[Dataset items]
━━━━━━━━━━
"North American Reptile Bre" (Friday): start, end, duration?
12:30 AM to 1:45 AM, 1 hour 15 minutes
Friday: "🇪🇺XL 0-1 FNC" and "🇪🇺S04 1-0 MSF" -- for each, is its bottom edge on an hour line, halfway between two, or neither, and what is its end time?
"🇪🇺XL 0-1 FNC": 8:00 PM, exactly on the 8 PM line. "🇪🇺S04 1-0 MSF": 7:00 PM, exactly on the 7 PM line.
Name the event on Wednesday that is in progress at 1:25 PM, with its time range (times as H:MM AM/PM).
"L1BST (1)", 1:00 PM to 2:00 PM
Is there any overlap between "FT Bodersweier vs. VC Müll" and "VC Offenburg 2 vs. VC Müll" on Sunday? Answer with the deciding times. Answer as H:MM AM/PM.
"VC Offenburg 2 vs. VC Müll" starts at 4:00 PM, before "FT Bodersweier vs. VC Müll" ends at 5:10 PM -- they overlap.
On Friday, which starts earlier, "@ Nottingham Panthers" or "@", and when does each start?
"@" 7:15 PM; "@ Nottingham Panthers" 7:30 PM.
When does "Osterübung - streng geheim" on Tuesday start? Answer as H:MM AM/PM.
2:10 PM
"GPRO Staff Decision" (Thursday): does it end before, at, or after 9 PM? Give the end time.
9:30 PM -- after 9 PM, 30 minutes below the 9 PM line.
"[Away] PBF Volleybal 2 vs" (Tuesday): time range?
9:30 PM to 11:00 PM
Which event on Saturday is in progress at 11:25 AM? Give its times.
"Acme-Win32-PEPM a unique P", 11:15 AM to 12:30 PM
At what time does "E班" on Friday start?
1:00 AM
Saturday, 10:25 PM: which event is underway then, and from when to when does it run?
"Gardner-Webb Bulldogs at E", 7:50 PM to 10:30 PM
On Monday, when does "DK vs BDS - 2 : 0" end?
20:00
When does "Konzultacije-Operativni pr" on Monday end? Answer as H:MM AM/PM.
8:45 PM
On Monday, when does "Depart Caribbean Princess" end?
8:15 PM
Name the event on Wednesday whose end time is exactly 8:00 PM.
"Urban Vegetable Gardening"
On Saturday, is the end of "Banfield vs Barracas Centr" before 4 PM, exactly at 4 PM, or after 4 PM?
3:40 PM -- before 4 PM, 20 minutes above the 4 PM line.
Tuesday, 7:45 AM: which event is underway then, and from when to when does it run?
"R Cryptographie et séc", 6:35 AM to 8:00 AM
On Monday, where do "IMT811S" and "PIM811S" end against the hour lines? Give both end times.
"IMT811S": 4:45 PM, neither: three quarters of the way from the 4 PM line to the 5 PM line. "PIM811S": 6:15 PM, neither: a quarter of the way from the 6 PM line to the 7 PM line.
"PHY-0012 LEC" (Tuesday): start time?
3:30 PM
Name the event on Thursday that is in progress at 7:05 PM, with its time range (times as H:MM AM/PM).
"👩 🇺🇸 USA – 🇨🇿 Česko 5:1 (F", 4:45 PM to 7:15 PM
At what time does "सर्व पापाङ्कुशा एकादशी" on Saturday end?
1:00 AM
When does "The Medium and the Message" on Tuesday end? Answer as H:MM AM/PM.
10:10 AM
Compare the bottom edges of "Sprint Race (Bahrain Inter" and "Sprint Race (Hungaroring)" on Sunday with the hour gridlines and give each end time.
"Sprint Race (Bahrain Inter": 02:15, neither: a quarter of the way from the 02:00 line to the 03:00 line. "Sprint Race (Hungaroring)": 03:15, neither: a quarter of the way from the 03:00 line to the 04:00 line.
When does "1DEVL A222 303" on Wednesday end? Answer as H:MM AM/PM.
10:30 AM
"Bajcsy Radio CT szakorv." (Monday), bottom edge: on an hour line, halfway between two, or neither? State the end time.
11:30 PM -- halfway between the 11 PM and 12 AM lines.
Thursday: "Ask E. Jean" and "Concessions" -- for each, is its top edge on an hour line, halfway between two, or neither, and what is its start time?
━━━━━━━━━━
* Task goal *
Reproduce verbatim every line of the entries from the line containing "State the end time." through the final line of the entries, both included.

* Finished answer *
"Bajcsy Radio CT szakorv." (Monday), bottom edge: on an hour line, halfway between two, or neither? State the end time.
11:30 PM -- halfway between the 11 PM and 12 AM lines.
Thursday: "Ask E. Jean" and "Concessions" -- for each, is its top edge on an hour line, halfway between two, or neither, and what is its start time?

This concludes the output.